Horner also hit his first career grand slam on Sept. 6 off Pittsburgh’s Stan Fansler, who appeared in three career games in the Major Leagues. The homer was the 211th of Horner’s career and his first grand slam, establishing the record for amount of home runs hit before connecting for a first grand slam. The record would stand until Sammy Sosa hit a grand slam on the 248th homer of his career in 1998.
ATLANTA, GA - CIRCA 1982: Bob Horner #5 of the Atlanta Braves in action during an Major League Baseball game circa 1982 at Atlanta-Fulton County Stadium in Atlanta, Georgia. Horner played for the Braves from 1978-86. (Photo by Focus on Sport/Getty Images)
SAYONARA ATLANTA
While the season marked the first time Horner cracked the 500 at-bat plateau [517] the Braves didn’t resign him that winter. No team did as collusion was in full swing among the owners, who were, at the time, trying to drive down salaries. The result – Horner headed to Japan in 1987. He appeared in 93 games for the Yakult Swallows, hitting 31 homers, driving in 73 and batting .327.
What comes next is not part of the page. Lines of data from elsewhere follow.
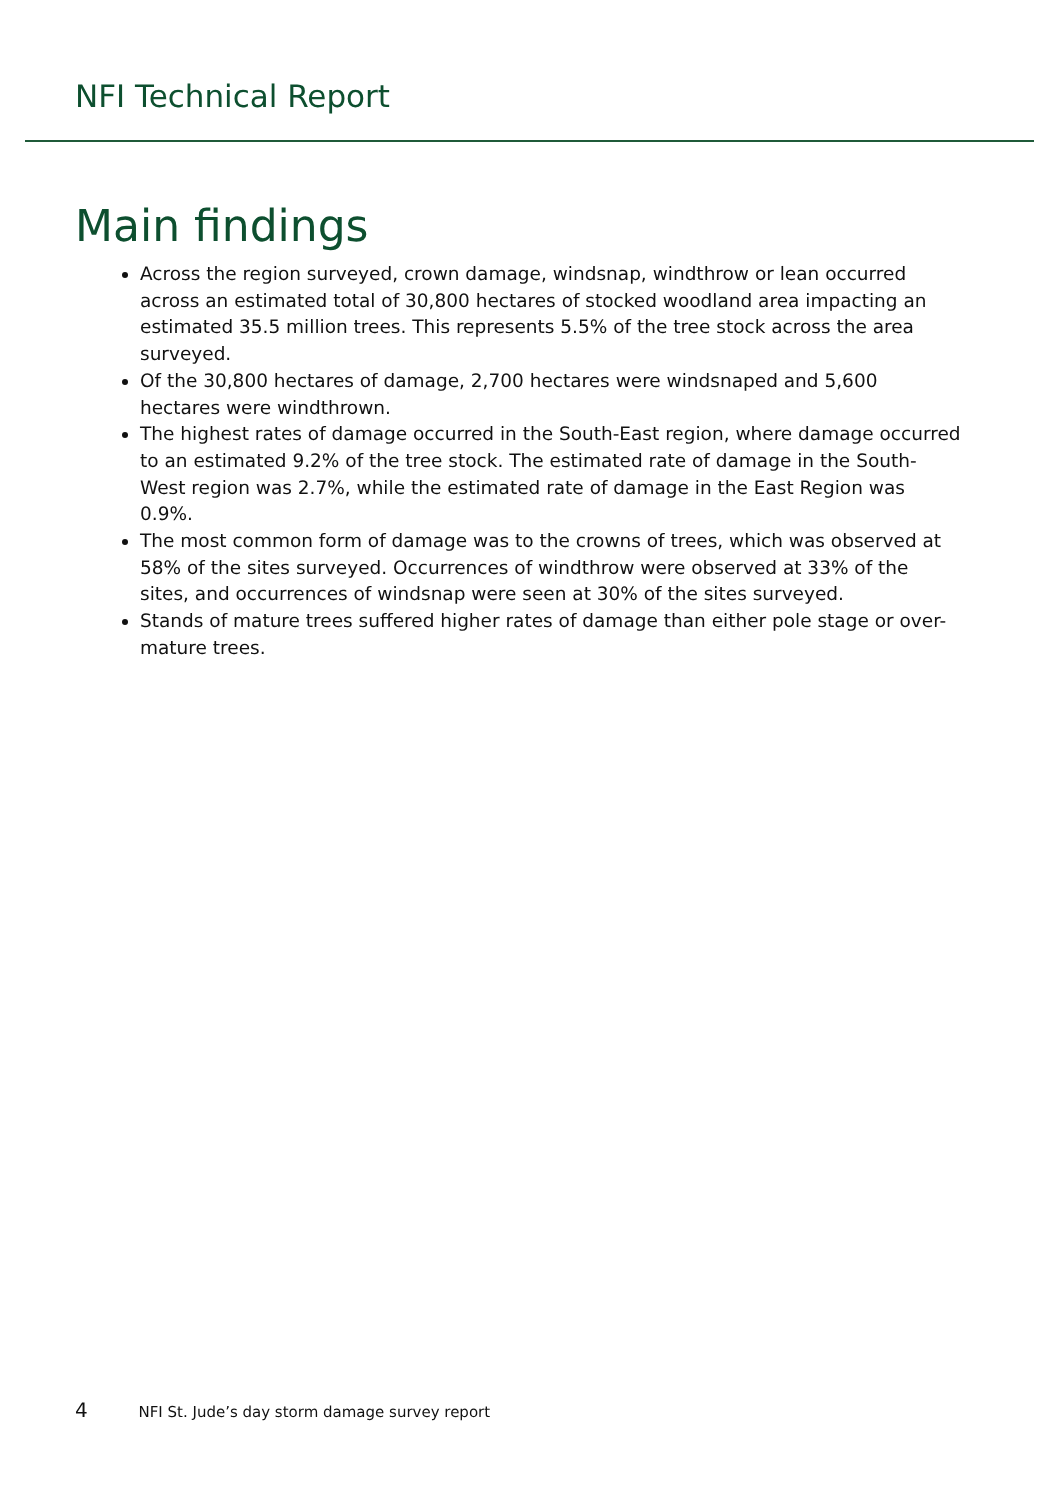NFI Technical Report
Main findings
Across the region surveyed, crown damage, windsnap, windthrow or lean occurred across an estimated total of 30,800 hectares of stocked woodland area impacting an estimated 35.5 million trees. This represents 5.5% of the tree stock across the area surveyed.
Of the 30,800 hectares of damage, 2,700 hectares were windsnaped and 5,600 hectares were windthrown.
The highest rates of damage occurred in the South-East region, where damage occurred to an estimated 9.2% of the tree stock. The estimated rate of damage in the South-West region was 2.7%, while the estimated rate of damage in the East Region was 0.9%.
The most common form of damage was to the crowns of trees, which was observed at 58% of the sites surveyed. Occurrences of windthrow were observed at 33% of the sites, and occurrences of windsnap were seen at 30% of the sites surveyed.
Stands of mature trees suffered higher rates of damage than either pole stage or over-mature trees.
4 NFI St. Jude’s day storm damage survey report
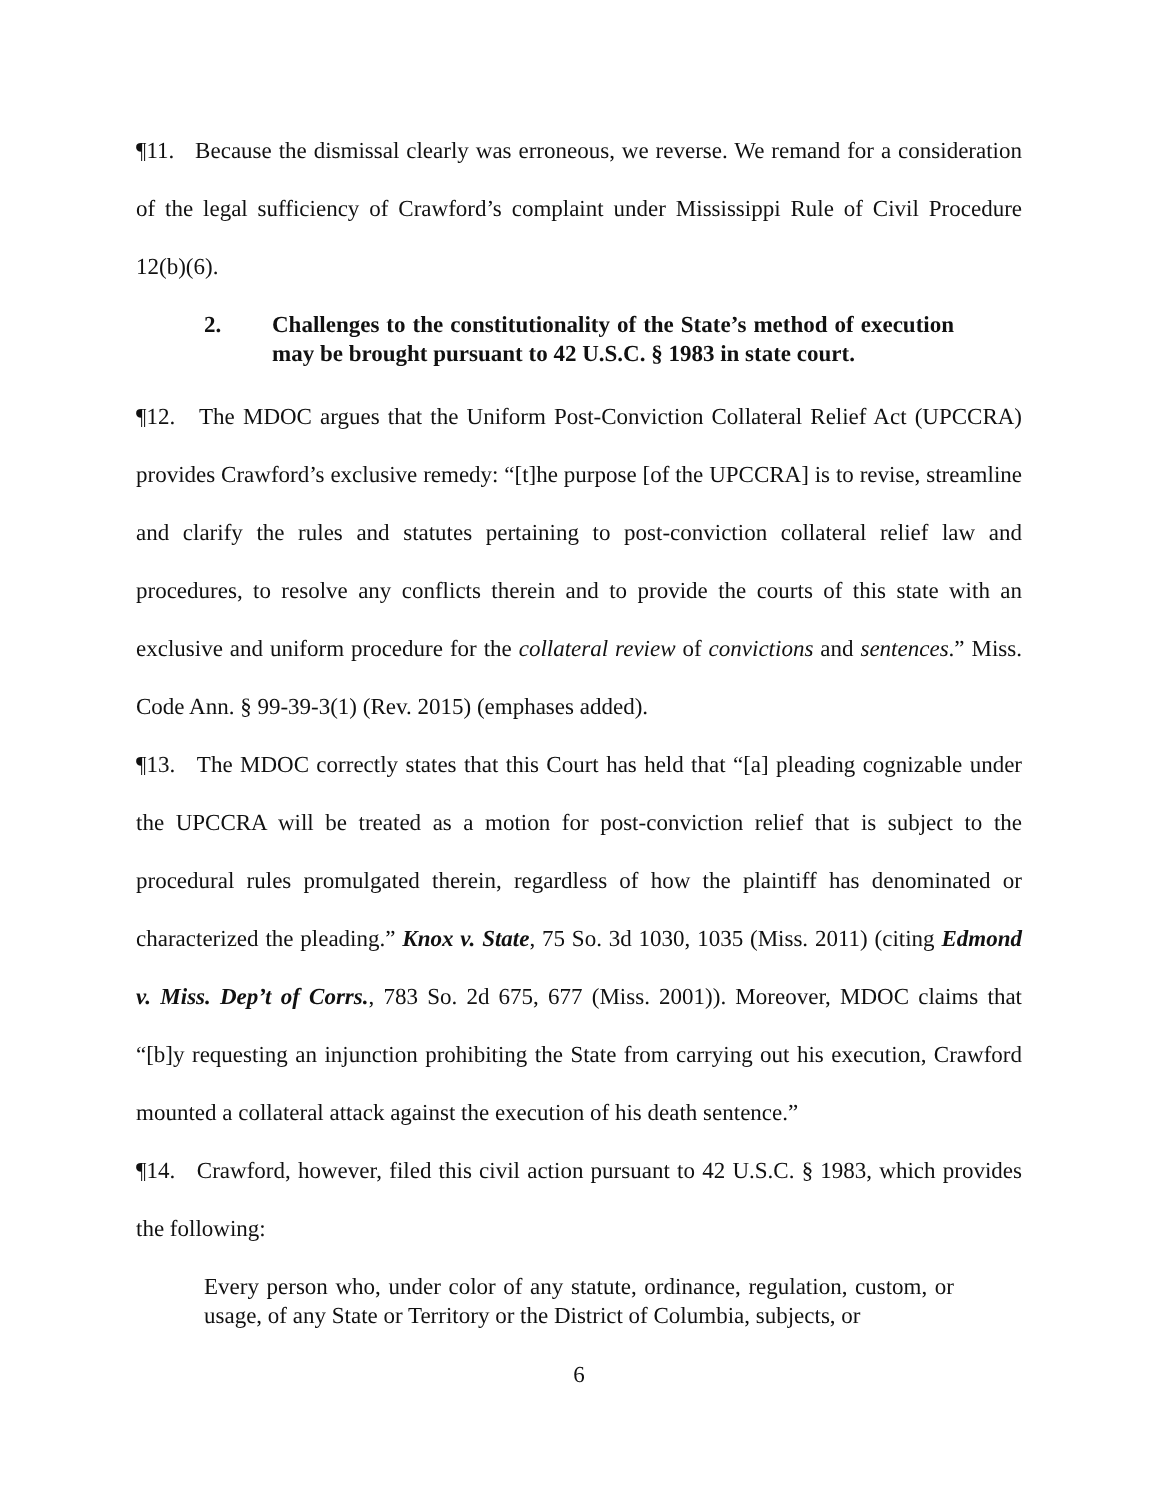¶11. Because the dismissal clearly was erroneous, we reverse. We remand for a consideration of the legal sufficiency of Crawford’s complaint under Mississippi Rule of Civil Procedure 12(b)(6).
2. Challenges to the constitutionality of the State’s method of execution may be brought pursuant to 42 U.S.C. § 1983 in state court.
¶12. The MDOC argues that the Uniform Post-Conviction Collateral Relief Act (UPCCRA) provides Crawford’s exclusive remedy: “[t]he purpose [of the UPCCRA] is to revise, streamline and clarify the rules and statutes pertaining to post-conviction collateral relief law and procedures, to resolve any conflicts therein and to provide the courts of this state with an exclusive and uniform procedure for the collateral review of convictions and sentences.” Miss. Code Ann. § 99-39-3(1) (Rev. 2015) (emphases added).
¶13. The MDOC correctly states that this Court has held that “[a] pleading cognizable under the UPCCRA will be treated as a motion for post-conviction relief that is subject to the procedural rules promulgated therein, regardless of how the plaintiff has denominated or characterized the pleading.” Knox v. State, 75 So. 3d 1030, 1035 (Miss. 2011) (citing Edmond v. Miss. Dep’t of Corrs., 783 So. 2d 675, 677 (Miss. 2001)). Moreover, MDOC claims that “[b]y requesting an injunction prohibiting the State from carrying out his execution, Crawford mounted a collateral attack against the execution of his death sentence.”
¶14. Crawford, however, filed this civil action pursuant to 42 U.S.C. § 1983, which provides the following:
Every person who, under color of any statute, ordinance, regulation, custom, or usage, of any State or Territory or the District of Columbia, subjects, or
6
Horner would, years later, be part of a winning lawsuit against the owners, one in which he received a multi-million dollar settlement. The damage to his playing career, however, had been done.
“Once again, it was a series of things that happened along the way,” Horner said. “You have to do what you have to do and make decisions based on what’s in front of you. They made their decision, I made mine. I was never really close to going back [to Atlanta] once they decided not to resign me and then the whole collusion mess hit. I was never really close to signing with the Braves, though.
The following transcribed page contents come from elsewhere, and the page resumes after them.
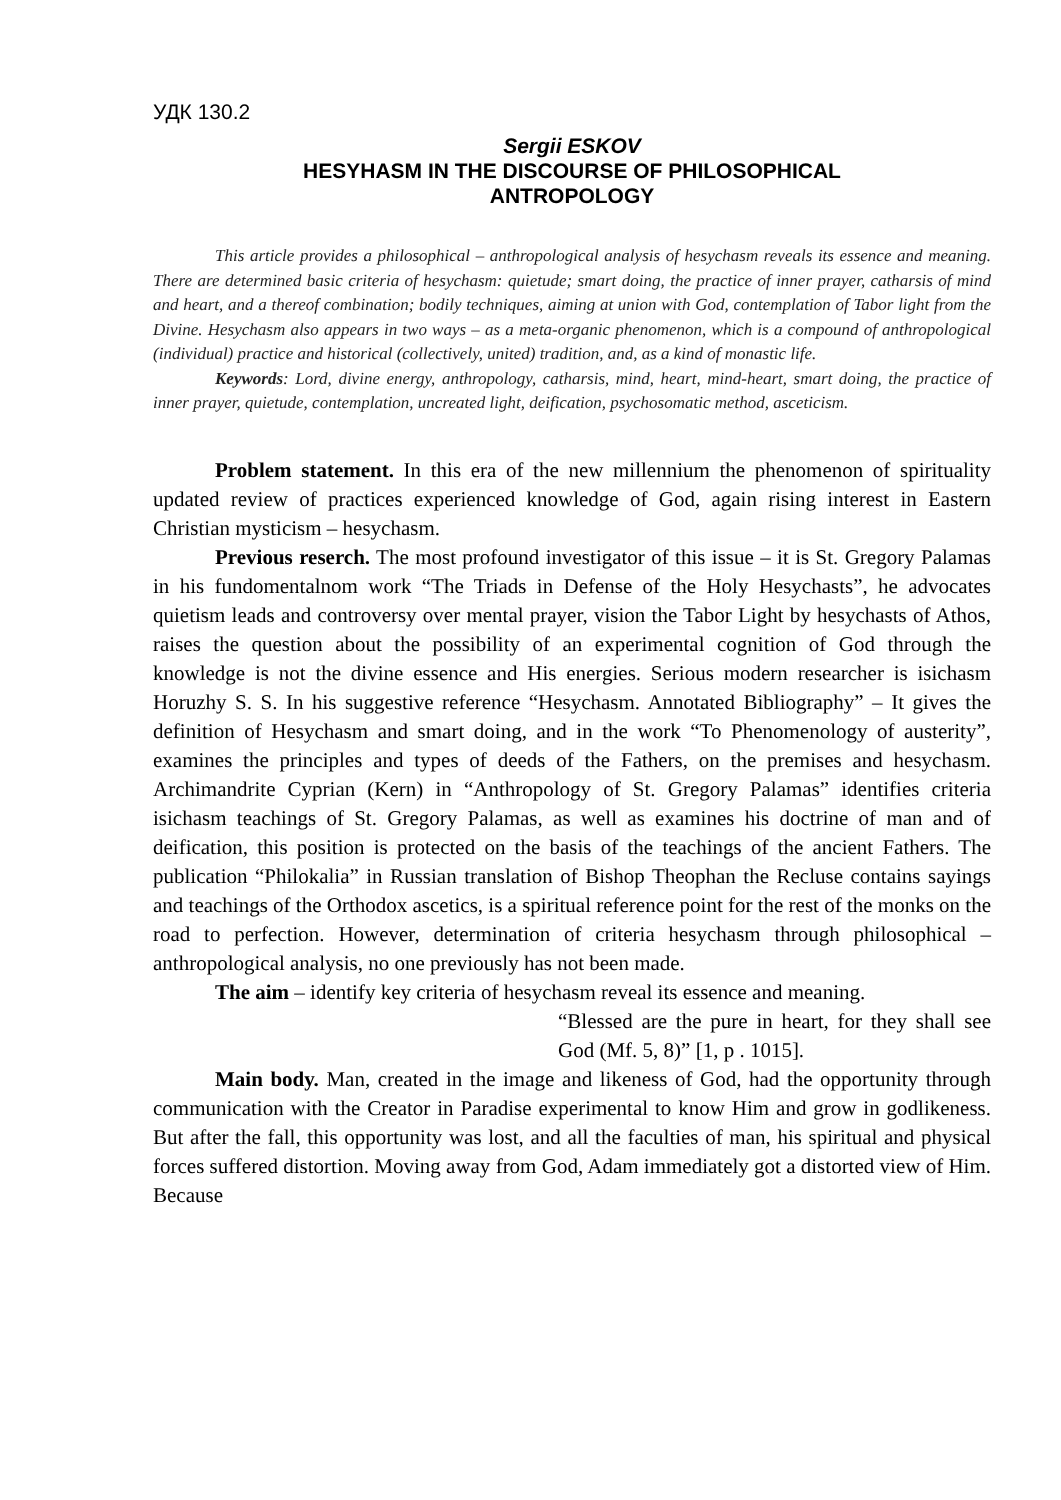УДК 130.2
Sergii ESKOV
HESYHASM IN THE DISCOURSE OF PHILOSOPHICAL
ANTROPOLOGY
This article provides a philosophical – anthropological analysis of hesychasm reveals its essence and meaning. There are determined basic criteria of hesychasm: quietude; smart doing, the practice of inner prayer, catharsis of mind and heart, and a thereof combination; bodily techniques, aiming at union with God, contemplation of Tabor light from the Divine. Hesychasm also appears in two ways – as a meta-organic phenomenon, which is a compound of anthropological (individual) practice and historical (collectively, united) tradition, and, as a kind of monastic life.
Keywords: Lord, divine energy, anthropology, catharsis, mind, heart, mind-heart, smart doing, the practice of inner prayer, quietude, contemplation, uncreated light, deification, psychosomatic method, asceticism.
Problem statement. In this era of the new millennium the phenomenon of spirituality updated review of practices experienced knowledge of God, again rising interest in Eastern Christian mysticism – hesychasm.
Previous reserch. The most profound investigator of this issue – it is St. Gregory Palamas in his fundomentalnom work “The Triads in Defense of the Holy Hesychasts”, he advocates quietism leads and controversy over mental prayer, vision the Tabor Light by hesychasts of Athos, raises the question about the possibility of an experimental cognition of God through the knowledge is not the divine essence and His energies. Serious modern researcher is isichasm Horuzhy S. S. In his suggestive reference “Hesychasm. Annotated Bibliography” – It gives the definition of Hesychasm and smart doing, and in the work “To Phenomenology of austerity”, examines the principles and types of deeds of the Fathers, on the premises and hesychasm. Archimandrite Cyprian (Kern) in “Anthropology of St. Gregory Palamas” identifies criteria isichasm teachings of St. Gregory Palamas, as well as examines his doctrine of man and of deification, this position is protected on the basis of the teachings of the ancient Fathers. The publication “Philokalia” in Russian translation of Bishop Theophan the Recluse contains sayings and teachings of the Orthodox ascetics, is a spiritual reference point for the rest of the monks on the road to perfection. However, determination of criteria hesychasm through philosophical – anthropological analysis, no one previously has not been made.
The aim – identify key criteria of hesychasm reveal its essence and meaning.
“Blessed are the pure in heart, for they shall see God (Mf. 5, 8)” [1, p . 1015].
Main body. Man, created in the image and likeness of God, had the opportunity through communication with the Creator in Paradise experimental to know Him and grow in godlikeness. But after the fall, this opportunity was lost, and all the faculties of man, his spiritual and physical forces suffered distortion. Moving away from God, Adam immediately got a distorted view of Him. Because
“And how do you explain Japan? It would take me a week. In a nutshell it was exciting, it was lonely and I had a real good year halfway around the world. It’s hard to sit here in two minutes and try to explain that year. It would take a lifetime to explain.”
Horner returned to the States in 1988 and signed with the Cardinals, for whom he appeared in 60 games, hit .257 and had three homers and 33 RBIs before another left shoulder injury and subsequent surgery cost him the rest of the season. He went to Spring Training with the Orioles in 1988 and made the team but retired before the season started.
Horner with the Yakult Swallows
“The hardest thing any player in any sport has to do is walk away,” said Horner, who hit 139 of his 218 career homers at Fulton County Stadium. “You know in your mind that it’s time to step down. I got tired of waking up every day and hurting. It just becomes overwhelming. I didn’t want to do it anymore. I wanted to be able to play catch with my kids and I didn’t want to get to a point physically where I was a mess.
“I can remember I was on a plane flying back from a Player’s Association meeting in Florida and I’m sitting there once again with a bottle of pain pills in my pocket and my shoulder was killing me. I thought, what am I doing this for? Why am I putting myself through this? Just make up your mind and do it. I called [general manager] Roland Hemond and told him and he told me that I was on the team and I was going to be hitting third or fourth. I told him you need to give some kid a chance, I am done. He didn’t know what to say.”
Horner said for a while after that, he did nothing but let his body heal and be a dad. He ended up coaching his two sons, playing golf and traveling with his wife. Now, he has five grandchildren and no regrets.
“I love the hand I was dealt,” he said. “It could have been better, sure, but it could have been a whole lot worse.”